— What needs to be done —
Search the entries for the word "years" and report each line that has it.

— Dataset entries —

#####

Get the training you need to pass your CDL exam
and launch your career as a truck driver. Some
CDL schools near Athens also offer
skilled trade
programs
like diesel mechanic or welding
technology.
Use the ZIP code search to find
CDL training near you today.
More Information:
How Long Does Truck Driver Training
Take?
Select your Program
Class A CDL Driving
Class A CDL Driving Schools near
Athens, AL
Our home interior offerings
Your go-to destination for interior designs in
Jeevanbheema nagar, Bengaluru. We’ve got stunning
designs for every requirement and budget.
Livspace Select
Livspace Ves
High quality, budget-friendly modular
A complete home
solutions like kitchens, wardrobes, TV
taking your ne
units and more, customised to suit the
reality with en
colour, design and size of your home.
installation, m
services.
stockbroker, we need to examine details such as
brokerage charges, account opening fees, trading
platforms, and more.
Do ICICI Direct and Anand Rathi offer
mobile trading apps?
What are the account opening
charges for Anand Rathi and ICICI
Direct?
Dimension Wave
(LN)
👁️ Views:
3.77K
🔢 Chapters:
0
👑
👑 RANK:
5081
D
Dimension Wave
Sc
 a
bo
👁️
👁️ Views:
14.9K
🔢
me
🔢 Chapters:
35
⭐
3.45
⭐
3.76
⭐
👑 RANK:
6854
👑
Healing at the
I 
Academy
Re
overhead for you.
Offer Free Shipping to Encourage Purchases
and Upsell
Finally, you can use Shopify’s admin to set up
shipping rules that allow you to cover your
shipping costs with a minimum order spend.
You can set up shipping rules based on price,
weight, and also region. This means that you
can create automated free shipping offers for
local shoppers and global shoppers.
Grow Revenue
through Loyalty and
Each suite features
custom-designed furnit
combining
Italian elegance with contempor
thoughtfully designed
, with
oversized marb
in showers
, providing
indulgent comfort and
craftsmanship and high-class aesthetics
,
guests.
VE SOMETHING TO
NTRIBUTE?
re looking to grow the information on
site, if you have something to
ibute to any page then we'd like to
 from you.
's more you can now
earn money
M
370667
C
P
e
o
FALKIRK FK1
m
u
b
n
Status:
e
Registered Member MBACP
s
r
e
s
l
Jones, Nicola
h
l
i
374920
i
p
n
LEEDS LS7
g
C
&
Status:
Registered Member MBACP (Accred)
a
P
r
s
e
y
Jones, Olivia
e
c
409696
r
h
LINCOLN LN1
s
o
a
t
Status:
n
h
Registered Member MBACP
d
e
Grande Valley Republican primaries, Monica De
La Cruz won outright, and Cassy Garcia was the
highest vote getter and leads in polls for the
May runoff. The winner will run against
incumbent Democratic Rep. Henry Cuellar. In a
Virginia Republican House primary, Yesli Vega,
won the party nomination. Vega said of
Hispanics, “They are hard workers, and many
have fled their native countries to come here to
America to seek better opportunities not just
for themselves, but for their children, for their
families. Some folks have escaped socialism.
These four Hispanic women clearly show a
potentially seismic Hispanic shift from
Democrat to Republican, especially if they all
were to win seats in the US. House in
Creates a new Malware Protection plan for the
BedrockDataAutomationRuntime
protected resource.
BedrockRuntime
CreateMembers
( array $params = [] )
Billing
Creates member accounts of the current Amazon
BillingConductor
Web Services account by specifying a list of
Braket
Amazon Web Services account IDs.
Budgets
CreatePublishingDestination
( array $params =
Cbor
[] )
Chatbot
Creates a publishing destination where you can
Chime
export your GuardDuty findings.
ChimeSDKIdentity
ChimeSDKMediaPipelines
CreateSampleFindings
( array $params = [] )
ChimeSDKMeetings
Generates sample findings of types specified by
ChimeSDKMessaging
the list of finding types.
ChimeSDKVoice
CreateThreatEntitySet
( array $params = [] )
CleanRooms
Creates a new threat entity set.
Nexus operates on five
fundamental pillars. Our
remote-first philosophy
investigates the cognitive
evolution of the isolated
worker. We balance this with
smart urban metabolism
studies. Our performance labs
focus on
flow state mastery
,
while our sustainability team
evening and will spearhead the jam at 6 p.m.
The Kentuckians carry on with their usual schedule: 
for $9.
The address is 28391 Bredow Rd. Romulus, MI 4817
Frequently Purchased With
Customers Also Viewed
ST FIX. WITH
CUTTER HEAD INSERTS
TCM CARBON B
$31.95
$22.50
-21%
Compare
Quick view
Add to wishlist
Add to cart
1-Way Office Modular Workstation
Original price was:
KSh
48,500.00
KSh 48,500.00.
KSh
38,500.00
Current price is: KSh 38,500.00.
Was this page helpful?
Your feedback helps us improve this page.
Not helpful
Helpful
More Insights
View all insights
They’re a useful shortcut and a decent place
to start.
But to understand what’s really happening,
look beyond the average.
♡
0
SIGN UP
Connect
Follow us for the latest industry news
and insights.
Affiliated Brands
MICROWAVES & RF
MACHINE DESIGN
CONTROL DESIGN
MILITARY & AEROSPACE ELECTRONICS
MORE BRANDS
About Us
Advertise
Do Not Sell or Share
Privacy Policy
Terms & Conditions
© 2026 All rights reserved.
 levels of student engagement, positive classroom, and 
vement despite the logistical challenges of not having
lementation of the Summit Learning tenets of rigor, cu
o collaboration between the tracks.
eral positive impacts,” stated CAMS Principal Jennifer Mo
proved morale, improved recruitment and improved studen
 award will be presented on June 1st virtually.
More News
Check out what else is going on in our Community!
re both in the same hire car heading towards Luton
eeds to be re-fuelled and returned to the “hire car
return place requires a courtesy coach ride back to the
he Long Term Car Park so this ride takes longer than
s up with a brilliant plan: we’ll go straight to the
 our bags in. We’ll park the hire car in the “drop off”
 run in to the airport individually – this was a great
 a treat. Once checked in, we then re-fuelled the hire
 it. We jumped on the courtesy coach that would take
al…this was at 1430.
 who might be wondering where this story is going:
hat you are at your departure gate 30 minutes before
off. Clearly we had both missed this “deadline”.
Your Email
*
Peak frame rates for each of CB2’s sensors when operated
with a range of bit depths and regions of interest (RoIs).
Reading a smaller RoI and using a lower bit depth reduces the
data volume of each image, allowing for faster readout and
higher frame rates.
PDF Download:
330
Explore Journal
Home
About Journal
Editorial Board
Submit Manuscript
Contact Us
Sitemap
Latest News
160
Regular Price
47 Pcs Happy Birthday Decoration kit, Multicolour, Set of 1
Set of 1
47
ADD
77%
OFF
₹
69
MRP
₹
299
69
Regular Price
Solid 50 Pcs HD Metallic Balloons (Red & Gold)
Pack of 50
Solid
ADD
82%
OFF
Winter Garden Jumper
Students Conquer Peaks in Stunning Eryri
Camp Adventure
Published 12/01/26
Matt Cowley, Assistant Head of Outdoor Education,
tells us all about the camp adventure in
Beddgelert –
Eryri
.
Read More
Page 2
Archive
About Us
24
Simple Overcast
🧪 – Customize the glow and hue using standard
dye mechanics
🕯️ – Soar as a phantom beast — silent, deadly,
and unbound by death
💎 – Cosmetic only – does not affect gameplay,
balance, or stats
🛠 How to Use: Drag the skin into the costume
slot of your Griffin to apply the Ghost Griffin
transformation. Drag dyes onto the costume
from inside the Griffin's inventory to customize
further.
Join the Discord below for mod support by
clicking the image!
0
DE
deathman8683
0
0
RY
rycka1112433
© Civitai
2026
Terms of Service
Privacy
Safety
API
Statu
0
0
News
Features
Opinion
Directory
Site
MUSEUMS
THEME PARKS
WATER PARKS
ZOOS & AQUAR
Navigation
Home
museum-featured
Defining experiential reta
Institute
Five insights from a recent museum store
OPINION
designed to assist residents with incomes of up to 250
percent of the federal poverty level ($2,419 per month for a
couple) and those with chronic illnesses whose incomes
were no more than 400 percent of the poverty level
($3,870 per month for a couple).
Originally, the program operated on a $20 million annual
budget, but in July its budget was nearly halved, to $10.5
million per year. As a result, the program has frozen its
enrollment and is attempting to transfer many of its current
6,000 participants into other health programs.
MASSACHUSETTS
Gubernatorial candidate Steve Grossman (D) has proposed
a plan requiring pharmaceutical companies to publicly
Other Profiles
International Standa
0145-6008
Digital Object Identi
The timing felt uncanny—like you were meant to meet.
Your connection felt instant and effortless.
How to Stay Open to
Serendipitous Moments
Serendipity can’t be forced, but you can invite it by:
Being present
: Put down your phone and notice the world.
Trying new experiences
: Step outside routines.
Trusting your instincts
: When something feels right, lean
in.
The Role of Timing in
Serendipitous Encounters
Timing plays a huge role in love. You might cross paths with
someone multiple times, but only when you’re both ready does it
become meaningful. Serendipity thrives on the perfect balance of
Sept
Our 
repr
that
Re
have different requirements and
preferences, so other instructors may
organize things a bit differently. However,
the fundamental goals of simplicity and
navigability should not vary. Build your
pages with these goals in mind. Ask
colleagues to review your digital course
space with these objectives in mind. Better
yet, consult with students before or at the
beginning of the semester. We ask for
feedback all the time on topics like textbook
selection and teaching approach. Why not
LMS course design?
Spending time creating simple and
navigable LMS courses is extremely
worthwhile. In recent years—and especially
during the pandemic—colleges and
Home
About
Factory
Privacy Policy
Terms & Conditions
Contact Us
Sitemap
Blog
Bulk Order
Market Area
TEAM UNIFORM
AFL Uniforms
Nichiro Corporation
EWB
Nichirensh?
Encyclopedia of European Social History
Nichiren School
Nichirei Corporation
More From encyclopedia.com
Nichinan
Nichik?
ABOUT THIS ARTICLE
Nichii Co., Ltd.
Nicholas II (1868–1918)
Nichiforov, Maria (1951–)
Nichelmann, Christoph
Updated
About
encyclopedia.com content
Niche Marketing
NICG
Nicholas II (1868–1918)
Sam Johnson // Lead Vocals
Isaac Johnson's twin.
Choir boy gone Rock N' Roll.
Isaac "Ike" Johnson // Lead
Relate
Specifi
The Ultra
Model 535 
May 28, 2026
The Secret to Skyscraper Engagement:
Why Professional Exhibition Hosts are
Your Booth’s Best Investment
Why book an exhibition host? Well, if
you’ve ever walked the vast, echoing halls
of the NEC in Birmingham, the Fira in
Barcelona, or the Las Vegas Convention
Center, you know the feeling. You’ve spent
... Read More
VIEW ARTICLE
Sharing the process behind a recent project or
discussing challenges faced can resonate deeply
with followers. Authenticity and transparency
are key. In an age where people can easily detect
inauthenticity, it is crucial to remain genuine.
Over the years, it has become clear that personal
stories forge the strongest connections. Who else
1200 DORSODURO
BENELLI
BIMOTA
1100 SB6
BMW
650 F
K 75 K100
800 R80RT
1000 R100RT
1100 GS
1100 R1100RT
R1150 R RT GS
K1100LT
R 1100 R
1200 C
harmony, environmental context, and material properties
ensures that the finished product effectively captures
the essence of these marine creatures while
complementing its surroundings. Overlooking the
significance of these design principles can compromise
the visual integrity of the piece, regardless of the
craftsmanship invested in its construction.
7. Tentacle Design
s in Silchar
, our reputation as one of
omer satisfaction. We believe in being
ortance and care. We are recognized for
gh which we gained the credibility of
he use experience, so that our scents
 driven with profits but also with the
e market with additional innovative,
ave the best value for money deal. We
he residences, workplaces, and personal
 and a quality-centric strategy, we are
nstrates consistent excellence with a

#####

— Exercise result —
worthwhile. In recent years—and especially
Over the years, it has become clear that personal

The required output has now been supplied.